I just felt like writing BlackWarGreymon for some reason. This spans basically his entire lifespan, beneath that fighting exterior we see.
Enjoy, and tell me what you think.
Pavement to Home
Everyone has a reason for living, and everyone has that moment where they're caught between black and white. It's just a little different to some.
Greyscale, that's how it all began.
Asphalt beneath my feet.
Tiny grains building a larger structure,
Little individuals; alone inconsequence.
How many feet walk on them per day?
Tens, hundreds, thousands beyond measure?
Mine alone are but one in such a horde,
A little grain simply contributing to a bigger whole.
It's so easy to become lost in such a world
As the shadows veil my pages while words write.
Minute grains that define no individual but all.
Within that: lost, drowned in sea of monochrome.
Drifting, living, existing but with purpose not.
Within the shadows which made me and govern thereof.
What path I tread I was blind to it, yet in search;
Walking forward, from grey to black…or white.

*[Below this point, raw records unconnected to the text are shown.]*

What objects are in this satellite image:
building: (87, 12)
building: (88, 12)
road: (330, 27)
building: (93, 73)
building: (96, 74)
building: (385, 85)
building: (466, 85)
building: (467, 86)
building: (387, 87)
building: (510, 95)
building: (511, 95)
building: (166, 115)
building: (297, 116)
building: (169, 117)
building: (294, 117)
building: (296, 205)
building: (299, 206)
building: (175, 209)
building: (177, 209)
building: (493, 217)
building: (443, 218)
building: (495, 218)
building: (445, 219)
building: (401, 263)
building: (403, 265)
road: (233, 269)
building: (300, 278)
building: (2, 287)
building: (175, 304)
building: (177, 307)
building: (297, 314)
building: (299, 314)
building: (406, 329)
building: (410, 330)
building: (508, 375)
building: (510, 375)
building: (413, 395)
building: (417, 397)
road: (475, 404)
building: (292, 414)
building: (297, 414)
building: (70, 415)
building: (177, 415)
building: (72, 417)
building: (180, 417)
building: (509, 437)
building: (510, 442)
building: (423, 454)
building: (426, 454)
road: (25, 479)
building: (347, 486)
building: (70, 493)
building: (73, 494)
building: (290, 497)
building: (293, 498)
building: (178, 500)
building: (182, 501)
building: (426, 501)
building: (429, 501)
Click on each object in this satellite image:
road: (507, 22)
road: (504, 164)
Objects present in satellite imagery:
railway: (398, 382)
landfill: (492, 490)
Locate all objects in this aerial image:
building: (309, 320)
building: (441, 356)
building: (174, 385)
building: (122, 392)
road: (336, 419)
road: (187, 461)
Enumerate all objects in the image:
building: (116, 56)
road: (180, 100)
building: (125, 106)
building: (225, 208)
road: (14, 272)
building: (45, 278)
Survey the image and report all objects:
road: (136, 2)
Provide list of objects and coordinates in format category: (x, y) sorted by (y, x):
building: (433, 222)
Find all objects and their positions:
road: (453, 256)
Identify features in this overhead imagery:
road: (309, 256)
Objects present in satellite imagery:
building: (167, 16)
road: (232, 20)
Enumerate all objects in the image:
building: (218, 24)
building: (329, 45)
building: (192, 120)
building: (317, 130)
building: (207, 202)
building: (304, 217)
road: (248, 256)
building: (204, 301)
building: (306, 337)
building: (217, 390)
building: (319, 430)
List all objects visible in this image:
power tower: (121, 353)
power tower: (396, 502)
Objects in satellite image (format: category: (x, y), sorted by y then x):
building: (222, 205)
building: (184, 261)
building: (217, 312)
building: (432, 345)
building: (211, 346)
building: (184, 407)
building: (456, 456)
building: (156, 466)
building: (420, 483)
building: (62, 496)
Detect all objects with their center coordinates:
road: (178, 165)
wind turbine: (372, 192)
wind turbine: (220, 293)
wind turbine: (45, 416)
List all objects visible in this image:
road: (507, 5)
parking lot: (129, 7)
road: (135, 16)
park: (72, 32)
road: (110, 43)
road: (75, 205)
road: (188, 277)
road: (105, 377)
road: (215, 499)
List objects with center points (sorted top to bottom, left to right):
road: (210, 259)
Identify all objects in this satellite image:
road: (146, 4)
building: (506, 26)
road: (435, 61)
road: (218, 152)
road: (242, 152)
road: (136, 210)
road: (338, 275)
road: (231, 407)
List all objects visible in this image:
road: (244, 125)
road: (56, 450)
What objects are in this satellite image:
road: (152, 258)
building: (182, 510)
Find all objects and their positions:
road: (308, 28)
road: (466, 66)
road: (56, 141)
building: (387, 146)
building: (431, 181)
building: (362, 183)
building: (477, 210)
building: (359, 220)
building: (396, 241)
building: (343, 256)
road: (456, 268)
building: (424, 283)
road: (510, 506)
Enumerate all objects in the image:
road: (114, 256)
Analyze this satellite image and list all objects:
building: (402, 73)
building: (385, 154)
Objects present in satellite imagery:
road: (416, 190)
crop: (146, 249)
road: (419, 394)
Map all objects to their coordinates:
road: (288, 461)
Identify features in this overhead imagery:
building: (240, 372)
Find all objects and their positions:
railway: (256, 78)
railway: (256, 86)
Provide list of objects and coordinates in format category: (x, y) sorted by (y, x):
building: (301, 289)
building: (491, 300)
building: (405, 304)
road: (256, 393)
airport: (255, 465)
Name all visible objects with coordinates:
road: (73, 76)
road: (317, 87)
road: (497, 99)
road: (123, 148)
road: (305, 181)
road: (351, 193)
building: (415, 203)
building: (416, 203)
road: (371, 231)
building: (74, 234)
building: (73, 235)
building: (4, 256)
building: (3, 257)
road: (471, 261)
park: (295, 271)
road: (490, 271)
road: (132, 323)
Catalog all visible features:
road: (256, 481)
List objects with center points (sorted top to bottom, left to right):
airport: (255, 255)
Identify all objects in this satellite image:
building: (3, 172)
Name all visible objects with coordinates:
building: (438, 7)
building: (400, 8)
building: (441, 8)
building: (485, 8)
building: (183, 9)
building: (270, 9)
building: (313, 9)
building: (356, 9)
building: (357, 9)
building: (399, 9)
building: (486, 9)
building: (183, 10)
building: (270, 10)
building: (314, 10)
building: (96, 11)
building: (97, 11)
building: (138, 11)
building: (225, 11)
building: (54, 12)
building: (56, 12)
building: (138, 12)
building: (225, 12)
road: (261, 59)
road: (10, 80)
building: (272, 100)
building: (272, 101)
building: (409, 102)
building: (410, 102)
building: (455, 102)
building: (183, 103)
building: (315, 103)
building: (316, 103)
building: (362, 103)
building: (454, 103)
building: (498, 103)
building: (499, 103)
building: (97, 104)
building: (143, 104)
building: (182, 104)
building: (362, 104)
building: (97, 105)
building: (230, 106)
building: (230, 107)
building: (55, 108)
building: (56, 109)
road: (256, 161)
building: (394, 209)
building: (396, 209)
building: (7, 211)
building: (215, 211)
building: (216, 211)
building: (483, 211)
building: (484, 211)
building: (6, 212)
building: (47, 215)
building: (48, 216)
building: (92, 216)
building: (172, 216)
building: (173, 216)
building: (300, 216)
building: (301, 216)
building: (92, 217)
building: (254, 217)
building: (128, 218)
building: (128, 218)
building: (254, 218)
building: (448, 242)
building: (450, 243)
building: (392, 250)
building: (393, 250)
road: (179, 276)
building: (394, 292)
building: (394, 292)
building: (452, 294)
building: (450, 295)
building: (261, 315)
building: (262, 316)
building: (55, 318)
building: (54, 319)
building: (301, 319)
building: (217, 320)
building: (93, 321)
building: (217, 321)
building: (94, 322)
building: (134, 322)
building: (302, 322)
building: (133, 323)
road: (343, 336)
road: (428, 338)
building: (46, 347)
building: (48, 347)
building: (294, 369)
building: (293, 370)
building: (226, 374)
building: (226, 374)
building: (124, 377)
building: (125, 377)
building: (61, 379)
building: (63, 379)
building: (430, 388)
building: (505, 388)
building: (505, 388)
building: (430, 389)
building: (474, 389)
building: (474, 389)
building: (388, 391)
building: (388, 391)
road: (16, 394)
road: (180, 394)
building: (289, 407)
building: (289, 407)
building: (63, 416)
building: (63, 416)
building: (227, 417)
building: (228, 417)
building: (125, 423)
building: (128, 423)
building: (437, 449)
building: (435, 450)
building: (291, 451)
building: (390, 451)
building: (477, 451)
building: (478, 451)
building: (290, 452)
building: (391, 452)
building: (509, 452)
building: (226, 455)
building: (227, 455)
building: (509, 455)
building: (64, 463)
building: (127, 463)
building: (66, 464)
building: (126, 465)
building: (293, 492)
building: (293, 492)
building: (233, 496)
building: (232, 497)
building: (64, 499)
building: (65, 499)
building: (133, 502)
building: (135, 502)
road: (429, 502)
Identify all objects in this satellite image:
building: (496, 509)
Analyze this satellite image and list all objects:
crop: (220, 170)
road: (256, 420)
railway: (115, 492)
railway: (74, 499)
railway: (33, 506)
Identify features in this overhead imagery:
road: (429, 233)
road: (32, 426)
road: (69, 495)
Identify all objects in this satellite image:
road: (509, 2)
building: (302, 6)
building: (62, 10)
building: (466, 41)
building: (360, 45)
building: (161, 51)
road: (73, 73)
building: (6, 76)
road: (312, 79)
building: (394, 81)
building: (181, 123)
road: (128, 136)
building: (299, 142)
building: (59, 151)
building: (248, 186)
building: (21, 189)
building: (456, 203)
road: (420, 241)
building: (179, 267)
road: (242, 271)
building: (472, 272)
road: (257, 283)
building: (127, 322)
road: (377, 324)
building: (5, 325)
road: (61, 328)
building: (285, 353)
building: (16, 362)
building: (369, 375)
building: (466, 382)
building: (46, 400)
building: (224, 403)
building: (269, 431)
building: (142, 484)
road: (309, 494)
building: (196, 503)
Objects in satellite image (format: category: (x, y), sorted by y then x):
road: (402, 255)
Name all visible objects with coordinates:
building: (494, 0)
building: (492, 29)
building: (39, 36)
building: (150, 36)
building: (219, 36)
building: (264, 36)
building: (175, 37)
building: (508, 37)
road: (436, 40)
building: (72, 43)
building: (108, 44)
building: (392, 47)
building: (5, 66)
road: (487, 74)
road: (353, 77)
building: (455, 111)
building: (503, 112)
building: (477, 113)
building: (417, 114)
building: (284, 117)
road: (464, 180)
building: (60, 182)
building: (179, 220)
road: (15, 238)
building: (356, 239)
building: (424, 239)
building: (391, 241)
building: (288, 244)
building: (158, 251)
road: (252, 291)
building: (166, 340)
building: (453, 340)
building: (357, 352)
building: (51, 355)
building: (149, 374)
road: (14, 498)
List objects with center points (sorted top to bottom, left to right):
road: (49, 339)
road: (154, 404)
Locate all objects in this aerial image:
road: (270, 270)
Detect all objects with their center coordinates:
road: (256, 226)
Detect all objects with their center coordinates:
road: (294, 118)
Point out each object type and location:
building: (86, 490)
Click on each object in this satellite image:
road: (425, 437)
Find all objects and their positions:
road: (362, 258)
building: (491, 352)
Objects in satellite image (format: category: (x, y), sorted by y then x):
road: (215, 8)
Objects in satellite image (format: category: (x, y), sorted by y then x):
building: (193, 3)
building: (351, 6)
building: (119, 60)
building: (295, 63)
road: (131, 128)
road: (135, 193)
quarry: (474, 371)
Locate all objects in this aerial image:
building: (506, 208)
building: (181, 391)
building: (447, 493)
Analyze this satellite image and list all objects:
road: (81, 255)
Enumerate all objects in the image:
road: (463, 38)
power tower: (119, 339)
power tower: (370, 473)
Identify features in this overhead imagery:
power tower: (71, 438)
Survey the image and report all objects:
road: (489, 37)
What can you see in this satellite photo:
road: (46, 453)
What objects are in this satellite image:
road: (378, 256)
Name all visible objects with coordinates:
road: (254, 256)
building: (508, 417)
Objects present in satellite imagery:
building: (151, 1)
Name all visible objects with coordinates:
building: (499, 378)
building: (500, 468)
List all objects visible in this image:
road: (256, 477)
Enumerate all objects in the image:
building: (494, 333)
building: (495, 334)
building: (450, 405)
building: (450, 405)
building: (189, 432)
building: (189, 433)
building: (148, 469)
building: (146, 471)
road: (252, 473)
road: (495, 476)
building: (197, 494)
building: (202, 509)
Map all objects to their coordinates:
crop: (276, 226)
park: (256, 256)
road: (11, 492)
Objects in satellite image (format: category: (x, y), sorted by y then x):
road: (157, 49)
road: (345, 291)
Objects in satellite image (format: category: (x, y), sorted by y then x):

A little flower bloomed; a light in the sea of black.
For a moment, I simply stared.
It beckoned to me, singing merrily and shining bright.
Too bright, too sudden. Premature; it burns.
It crumbled beneath a foot,
Little grey speck like all the rest.
For a moment, it had flourished with a burst of colour
Before succumbing into the foundations of the world.
I had driven it there, but what difference had it made?
One more or one less in such a world?
A place so vast, so empty, so devoid;
A single question is all my boon, unanswered.
Where was my purpose? My meaning?
Where was my place in this world?
I searched for something to fill the void
Of grey, to shade its face.
Still, I searched, ill content, to fill
That hole within my heart.
All I sought gave answers not
Except what could, those little bursts of light.
From ashes to ashes, dust to dust,
The world endures, rotating through.
What purpose brings death and its cyclic rebirth
Save beyond, no meaning found.
I turned all I touched to that grey monotone,
With the knowledge I would one day lie there myself.
My fire stilled. My body crumbled,
And in the end, there I lay. Greyed.
Upon that same pavement I had walked upon and made
I cast aside my destructive ways
They brought me little comfort, and at last
The path beyond shone a dim light.
I spent little time on that new path
Once at last, I took that first step.
I felt the asphalt beneath my feet, well worn
But leading ultimately, steadily, rapidly, home.
A little grain, more importance perhaps than it had seemed.
Not below, to be trampled, supported, ignored and forgotten
But above, in the sky, to be remembered and mourned
Because there is no inconsequence, after all.
The flower in bloom, the eyes that saw
Had shone steadfast within the dull blanket of grey.
In the end, the blind path curved
Away from useless struggle to the meaning long sought.